The ironSource Voting Agreements will automatically terminate upon the earliest of (i) the written consent of ironSource, (ii) the Effective Time or (iii) the valid termination of the Merger Agreement in accordance with its terms.
The foregoing descriptions of the Unity Voting Agreement, the ironSource Voting Agreements and the transactions contemplated thereby do not purport to be complete and are subject to, and qualified in their entirety by reference to, the full text of the forms of the Unity Voting Agreement and the ironSource Voting Agreements, respectively, which are filed as Exhibits 10.1 and 10.2 hereto, respectively, and are incorporated herein by reference.
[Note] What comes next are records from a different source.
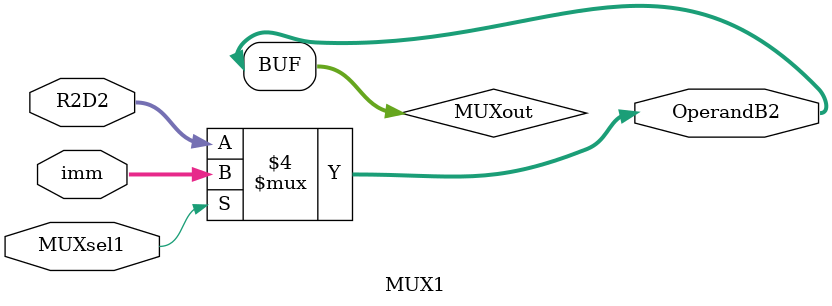
<source format=v>
`timescale 1ns / 1ps


module MUX1(
    input [31:0] R2D2,
    input [31:0] imm,
    input MUXsel1,
    output [31:0] OperandB2
    );
    
    reg [31:0] MUXout;
    assign OperandB2 = MUXout;
    
    always@(R2D2 or imm or MUXsel1)
    if(MUXsel1 == 1'b0)
        MUXout = R2D2;
    else
        MUXout = imm;
        
endmodule

</source>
Investment Agreement for 2.0% Convertible Senior Notes due 2027
On July 13, 2022, Unity entered into an investment agreement (the “Investment Agreement”) with Silver Lake Alpine II, L.P., and Silver Lake Partners VI, L.P. (collectively, the “Silver Lake Purchasers”) and Sequoia Capital Fund, L.P. (the “Sequoia Purchaser” and, together with the Silver Lake Purchasers, the “Investors”) relating to the issuance and sale to the Investors of $1,000,000,000 in aggregate principal amount of Unity’s 2.0% Convertible Senior Notes due 2027 (the “Notes”), with $940 million of the Notes to be issued to the Silver Lake Purchasers and $60 million of the Notes to be issued to the Sequoia Purchaser. The closing of the issuance and sale of the Notes (the “PIPE Closing”) is expected to occur promptly following the Closing, subject to the Closing and certain customary closing conditions. The proceeds from the issuance and sale of the Notes are expected to be used following the Closing to partially fund the repurchase of up to $2,500,000,000 of shares of Unity Common Stock in open market transactions.